I'm lax to do chili, soup, or anything needing bowls and silverware and hand eye coordination (I'd have chili all over my house after the first round was poured) just for the mess factor, and I'd like to mix things up from last year. Any ideas for themed sandwiches? Other really portable foods?


----------



## Muffy (Sep 25, 2006)

When guests arrive & have their drink in hand I like to wait a bit till everyone arrives so I have the table set up with just a few bits to munch on. If people come hungry sometimes they can chow down on to much pre-food & then they are full when the main food comes out.

Othertimes I just put everything out at once. I like to have items that are small so guests can try everything and not get loaded up on one item. We like to cook here so we try to offer a good variety of things. For us the sausage, ribs, cold shrimp platter & steak bites go the best also the eggrolls. For the chicken eaters we offer a deep fried wing or we cook chicken breast & cut them up & skewer them. 

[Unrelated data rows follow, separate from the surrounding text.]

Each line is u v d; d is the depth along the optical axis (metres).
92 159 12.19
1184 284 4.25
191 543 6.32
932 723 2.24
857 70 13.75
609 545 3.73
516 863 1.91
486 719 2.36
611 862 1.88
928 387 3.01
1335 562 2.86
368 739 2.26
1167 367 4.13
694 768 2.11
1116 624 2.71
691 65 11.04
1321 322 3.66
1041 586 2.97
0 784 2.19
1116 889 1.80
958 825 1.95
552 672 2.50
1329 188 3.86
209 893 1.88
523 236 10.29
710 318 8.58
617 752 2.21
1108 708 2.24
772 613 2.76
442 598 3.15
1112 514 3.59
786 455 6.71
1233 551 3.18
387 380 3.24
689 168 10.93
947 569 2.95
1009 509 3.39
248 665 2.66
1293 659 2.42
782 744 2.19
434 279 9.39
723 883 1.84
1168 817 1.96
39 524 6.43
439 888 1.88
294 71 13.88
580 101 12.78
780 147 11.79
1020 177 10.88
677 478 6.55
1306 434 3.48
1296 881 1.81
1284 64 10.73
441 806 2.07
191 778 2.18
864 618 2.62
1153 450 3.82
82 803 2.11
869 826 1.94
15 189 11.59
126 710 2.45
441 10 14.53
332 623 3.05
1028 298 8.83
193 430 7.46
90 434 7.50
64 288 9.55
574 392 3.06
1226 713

I have 6 pages of food ideas for a party in my web site which you can access on the banner below. We are meat eaters here so we BBQ all the meats & chicken & then skewer them so its easy to eat or dip in a dip! We are working on that part of my web site cause some folks asked for more prep info so we are adding play by play pictures of prep along w/ the recipes.

Maybe there is something there you might see that you like! Good luck with your party plans & be sure to take lots of pictures of your food table for us to see!!

the Muffster


----------



## HeatherEve1234 (Sep 5, 2008)

AWESOME! Thanks Muffy!


----------



## serialc0d3 (Sep 8, 2008)

A big hit at our parties are these hotdog mummies:

Hot Dog Mummies - and More Great Family Fun Recipe Ideas










People usually shock me by how many they eat so I am standing in the kitchen for some of the night making more.


----------



## tkstrawn64 (Aug 1, 2008)

The Hot Dog mummies are so cute! So easy, and quick! I'm ready to make them tonight!


----------



## SunElaine (Sep 14, 2008)

serialc0d3 said:


> A big hit at our parties are these hotdog mummies:
> 
> Hot Dog Mummies - and More Great Family Fun Recipe Ideas
> 
> ...


Those are so cute! I'm thinking they would be great for the adult party but I'm also going to make them for the kids' party that we're having, too. Thanks for sharing!


----------



## Tish (Aug 5, 2008)

I love the hot dog mummies. I make those every year for Halloween night, not the party though. I've made them with cocktail weenies before but they don't look quite right. Still yummy though. 

I usually just do finger foods, like eggrolls or taquitos that I can throw into the oven throughout the night as we run out. Chili in a crockpot too. This year I'm switching to tortilla soup instead. Probably will try to stick with Mexican food since our theme is Dia de los Muertos. Oh, I saw a really cute recipe for Halloween Bruschetta using orange tomatoes and black olives. Halloween Bruschetta - Perfect Entertaining 
That site has lots of recipes.


----------